Parents have never truly cared whether or not their children will have "good lives", certainly not in any - "i'll sit down and analyze carefully if my offspring will have a good time" type of way.

Child mortality rate used to be something like 50% in past.

People still have insane fertility rates in complete - objectively shitholes - like Bangladesh, etc.

That's simply not how the world works, that's not how natural selection works.

The problem is that you (and most people frankly) look at the "fertility problem" within their very limited 1-human lifespan. However, if you zoom out a bit, the fertility problem disappears, not only does it disappear completely - the problem will disappear regardless if circumstances get better or if they get way worse.

The mothers (and fathers) that don't have children because they think the "world as it is right now is a bad place", will simply get selected out.

Caring about whether your children will have "a good life" to a point of not having any is simply maladaptive from natural selection POV and it will sort it out very quickly. It's just a 1-gen outlier.

tuna74 an hour ago | parent [-]

"People still have insane fertility rates in complete - objectively shitholes - like Bangladesh, etc."

Here is the fertility rate in Bangladesh: https://www.macrotrends.net/global-metrics/countries/bgd/ban...

Johanx64 an hour ago | parent [-]

I stand corrected, it doesn't have "insane fertility rate".

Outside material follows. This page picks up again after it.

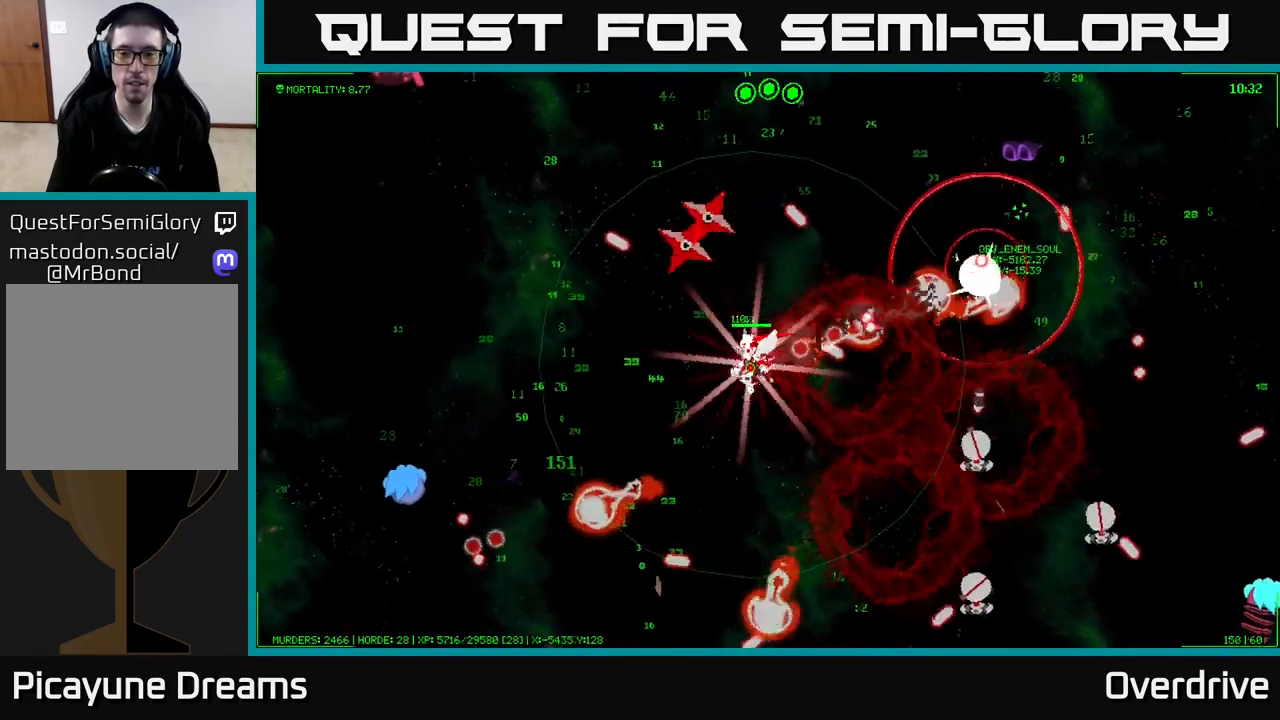
{"buttons": [], "left_stick": "down-left", "right_stick": "center", "events": [[167, "left_stick", "down-left"]]}
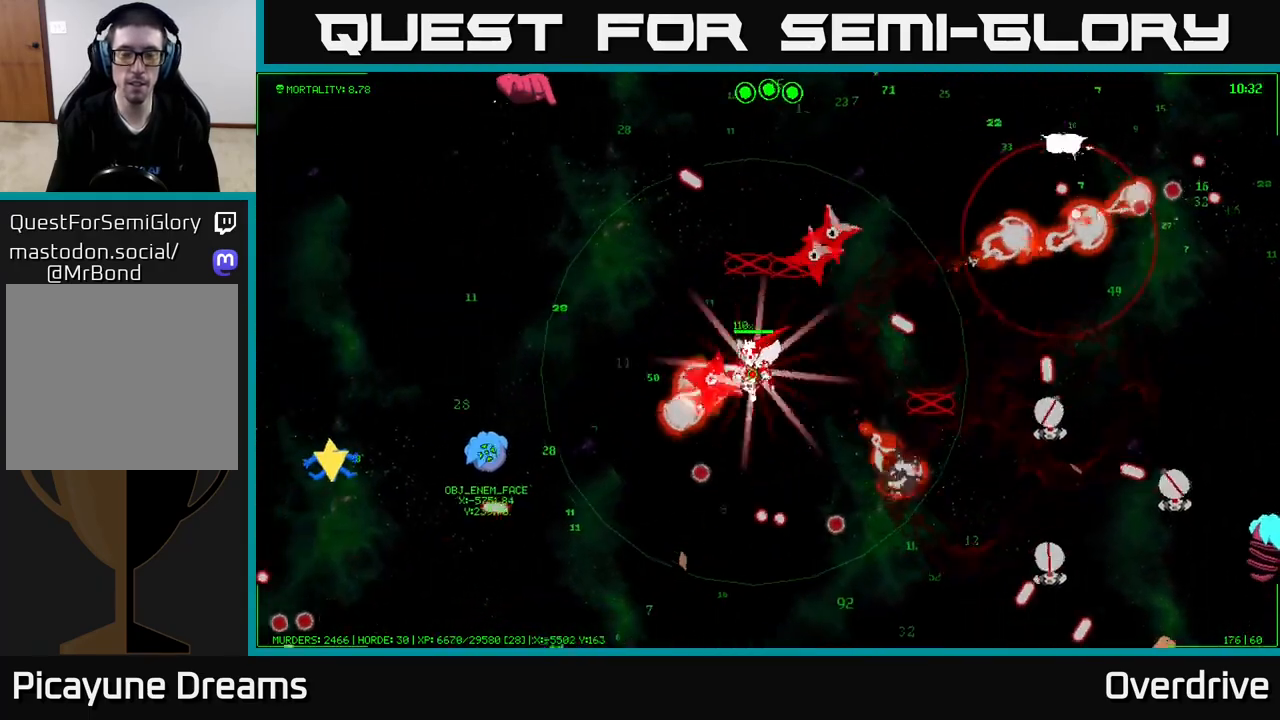
{"buttons": [], "left_stick": "down", "right_stick": "center", "events": [[50, "left_stick", "down"]]}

That's still a high fertility rate for a country with stats like this: https://www.globalhungerindex.org/bangladesh.html

> 25.1% of children under five are stunted, 10.7% of children under five are wasted

And the country had even higher fertility rates when it had higher frequency of famines, and much higher rates of hunger and malnourishment.

The point i was making however, is that parents don't truly - at a deeper level - consider the quality of life they are subjecting their child to.

Natural selection doesn't maximize for quality of life (it doesn't care for it), it selects for procreation and survival.